I'm not an AdWords customer, but I am a web publisher who uses AdSense. So I don't like to see badly-targeted advertising campaigns because they reduce the chance of my visitors finding the advertising relevant.
Below are a couple of tips that I think will help you to avoid preaching to the uninterested.
I have a page about a piece of software called Blender on my site. Blender is a 3D graphics modelling and rendering tool, so the keyword modelling appears quite frequently on the page. Unfortunately this means that the AdSense banners for that page display adverts for photo-shoot modelling, modelling agencies, and kitchen food blenders. People who have specifically chosen to visit a page about a piece of graphics software are probably not looking to buy a food blender and are very unlikely to be even remotely interested in photo-shoots for modelling agencies, so these ads are dead space. This is especially bad news for the advertiser if they're paying CPM rates.
Luckily, the AdWords system offers several keyword matching options to help you target your ad campaign more precisely to search queries. According to the video tutorial How do search & content placement work?, the negative keyword matching option allows you to avoid your ad appearing on unsuitable web pages. To avoid your modelling agency ad appearing on my page about 3D modelling software, you could try to combine the keyword modelling with -3d and -graphics. This should let the AdWords system know that your advert should not appear on pages about computer graphics. The AdWords Learning Center has a section about Keyword Matching Options which includes examples of using negative keyword matching to reduce unwanted page impressions.
Another example is my page about Sutton in London. Unfortunately for advertisers, there are a huge number of places in the UK called Sutton, so the page often displays ads about a different place with the same name. For instance, my page about Sutton in London often features ads for hotels in Sutton Coldfield — which is in Birmingham, not in London. In this case, you ought to be able to reduce unwanted impressions by using negative keyword matching such as -London and -Surrey. But there are so many Suttons in the world that you are probably better off just using a specific phrase match in the first place, such as "Sutton Coldfield" (the quote marks are important here as they turn the keyword into a phrase match rather than a broad match). This ought to stop your ad showing on pages that aren't relevant. Even though you will see fewer page impressions with more specific keyword matching, your CTR will almost certainly be higher because your ad is showing to fewer unsuitable viewers. And a higher CTR will cause your ad to be given a higher placing by AdWords because a high CTR gives your advert a higher Quality Score.

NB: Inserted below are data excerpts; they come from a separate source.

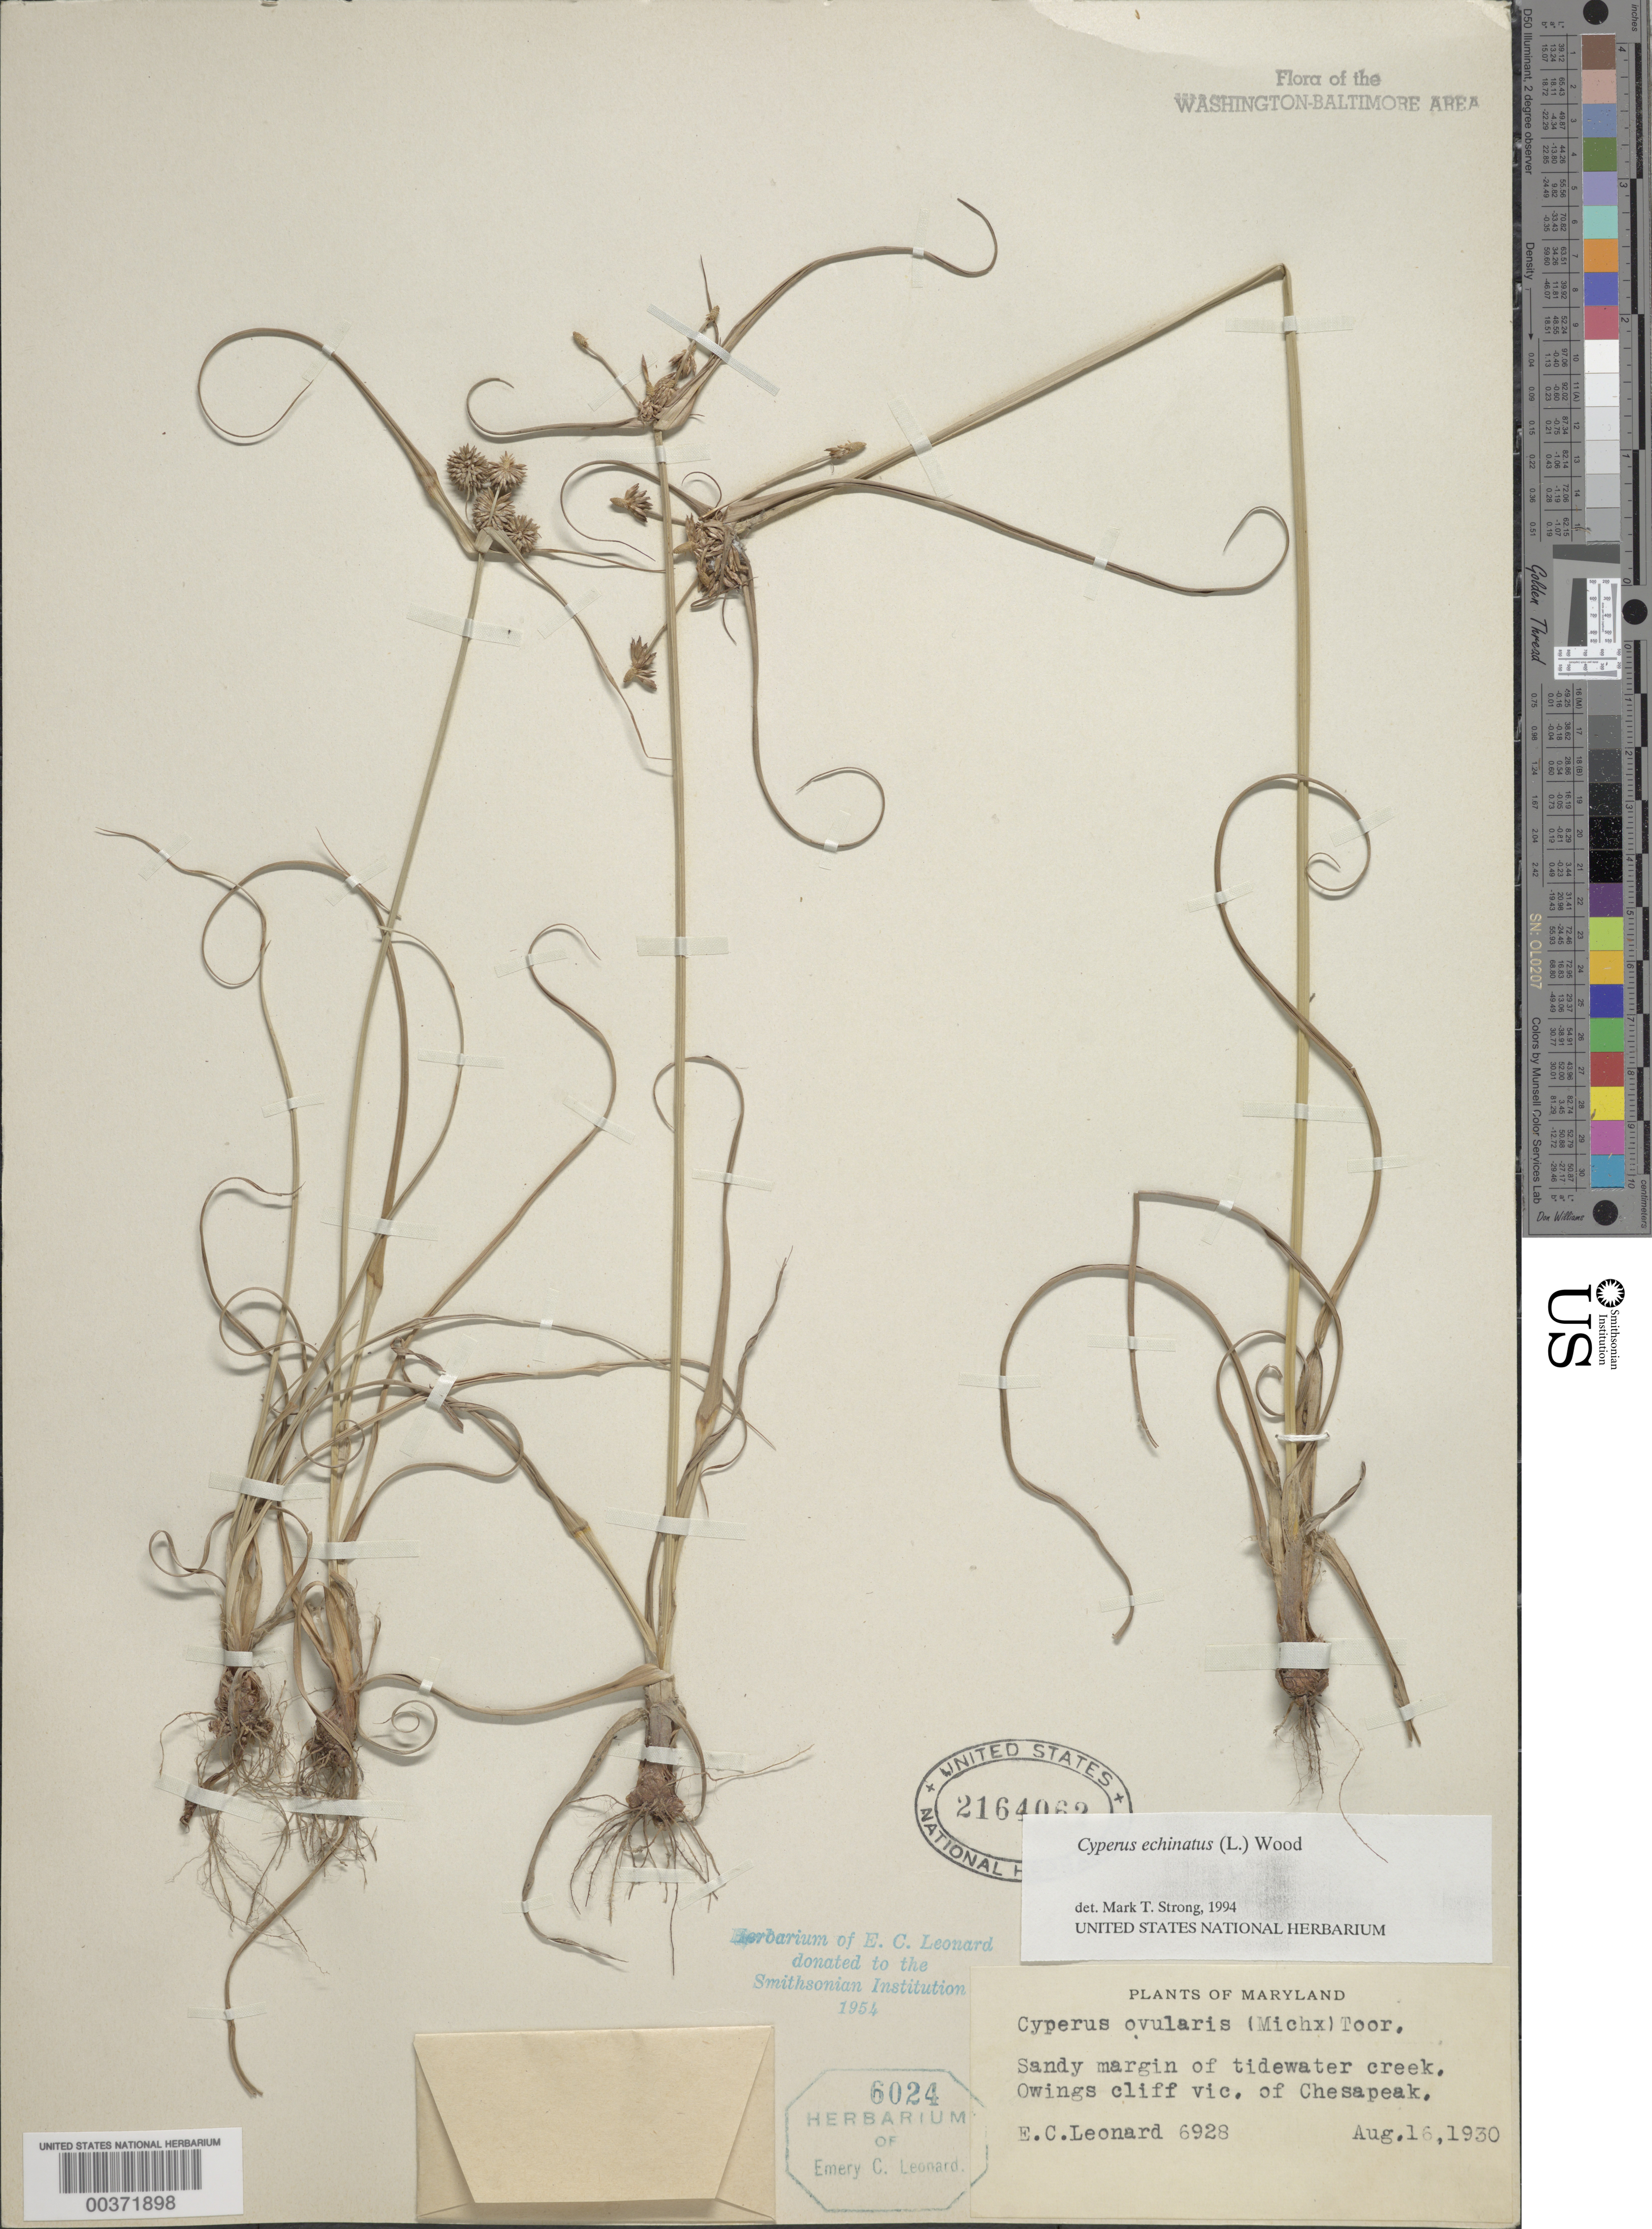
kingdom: Plantae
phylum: Tracheophyta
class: Liliopsida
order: Poales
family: Cyperaceae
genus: Cyperus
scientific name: Cyperus echinatus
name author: (L.) Alph. Wood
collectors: E. C. Leonard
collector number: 6928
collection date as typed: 16 Aug 1930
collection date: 1930-08-16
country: United States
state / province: Maryland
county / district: Anne Arundel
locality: Owings Cliff, Chesapeake vicinity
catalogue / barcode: US 2164062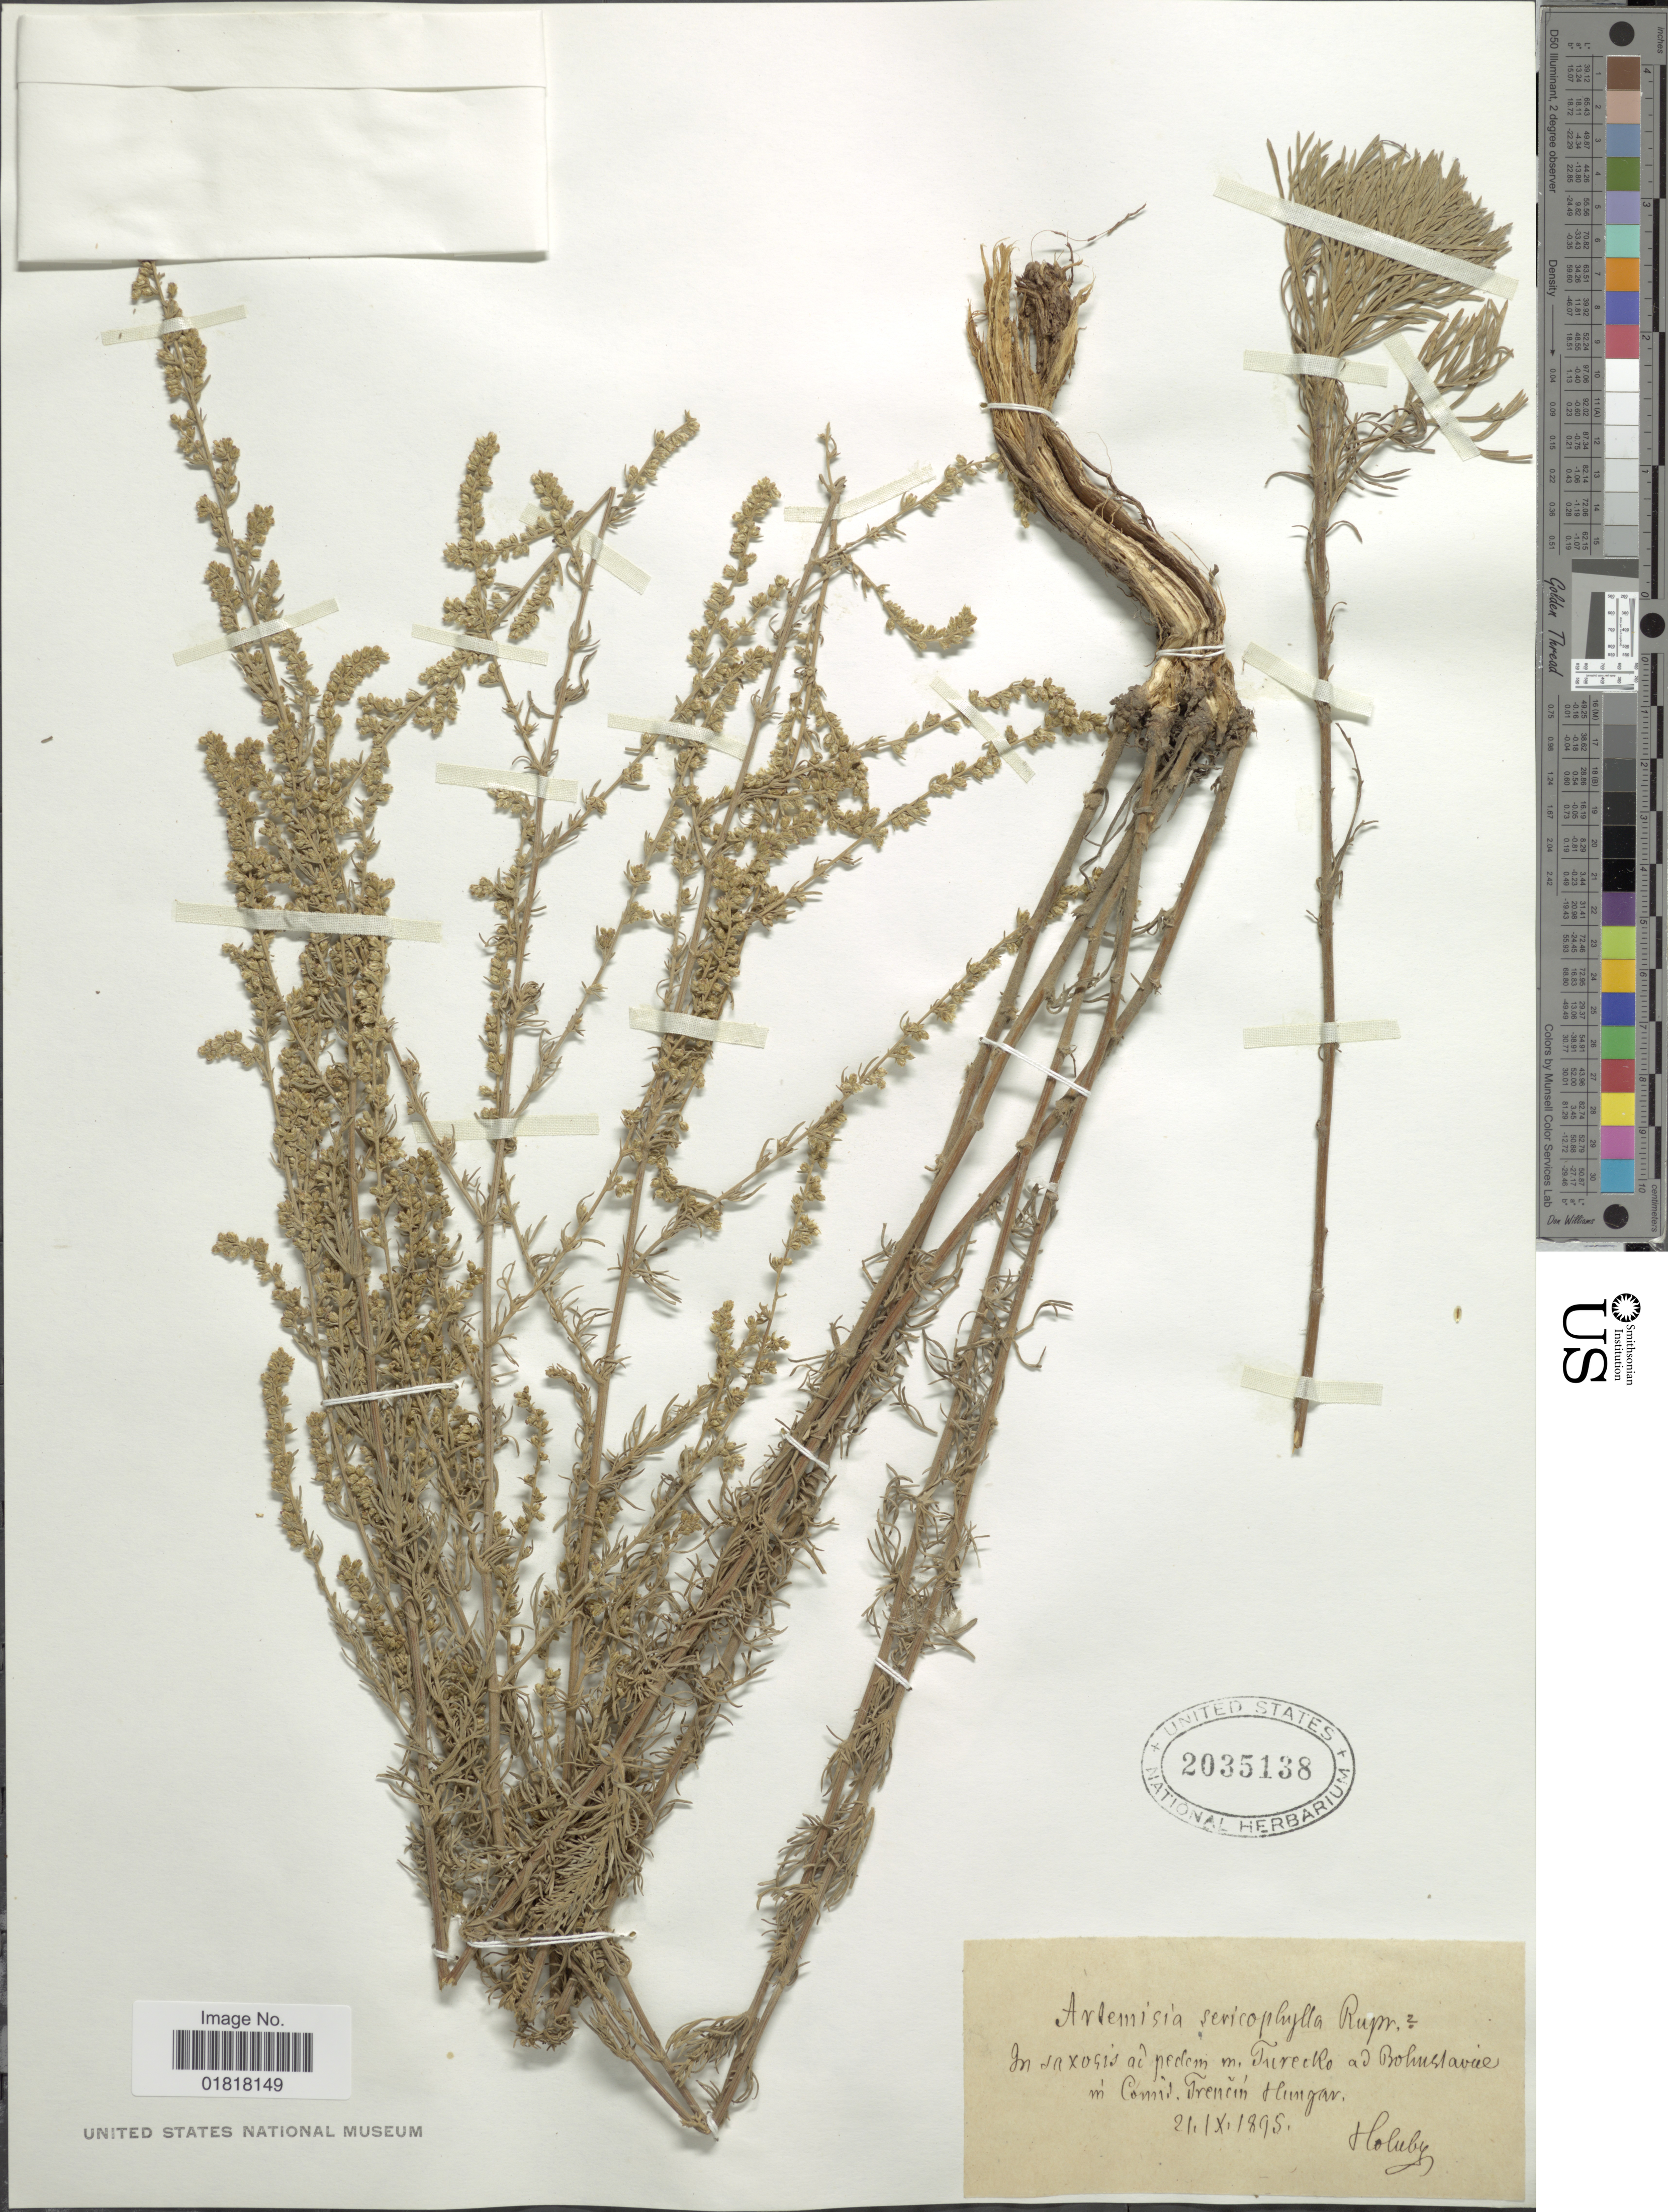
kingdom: Plantae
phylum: Tracheophyta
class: Magnoliopsida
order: Asterales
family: Asteraceae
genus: Artemisia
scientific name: Artemisia sericophylla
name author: G.H. Weber ex Stechm.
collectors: Holuby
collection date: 1895-09-21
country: Hungary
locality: In saxogis aí pedem m. Turecko ad Bohustavie, in Comid Grenim [interpreted]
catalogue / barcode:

This is more for your benefit than mine. A couple of times I've clicked an AdSense advert about an electronic product, and I've ended up at an online store based in the US. I'm based in the UK, so ordering goods from the United States just doesn't make sense because of the huge cost of trans-Atlantic shipping. Which means your AdWords campaign has just cost you money (which is bad if you're bidding with a high CPC), and all you got for that expense was a visit from someone extremely unlikely to become a customer. Unless you sell items that don't have a high cost of shipping, advertising to people in distant continents probably isn't going to do you any favours. (To ship a couple of lightweight computer peripherals from the US to my home, I was recently quoted $135. That is not an order I can afford to go ahead with.)
When you create your AdWords campaign, think about who is unlikely to go ahead and place an order for your goods or services. Then use the geographic location targeting to only include countries that are a safe bet with respect to getting orders. As with using negative keyword matching, careful geographic targeting will reduce the number of page impressions your ad gets and possibly reduce the number of click-throughs you get per day. But because your ad will only be showing to more suitable visitors the CTR for the ad should go up, which will improve the Quality Score and the position that AdWords gives your ad. Best of all, when a targeted visitor does arrive at your site they're much more likely to be interested in placing an order than a distant visitor. So your return on advertising investment will be higher. And I won't be exasperated to find I've just followed a link to a retailer located more than five-and-a-half-thousand kilometres away.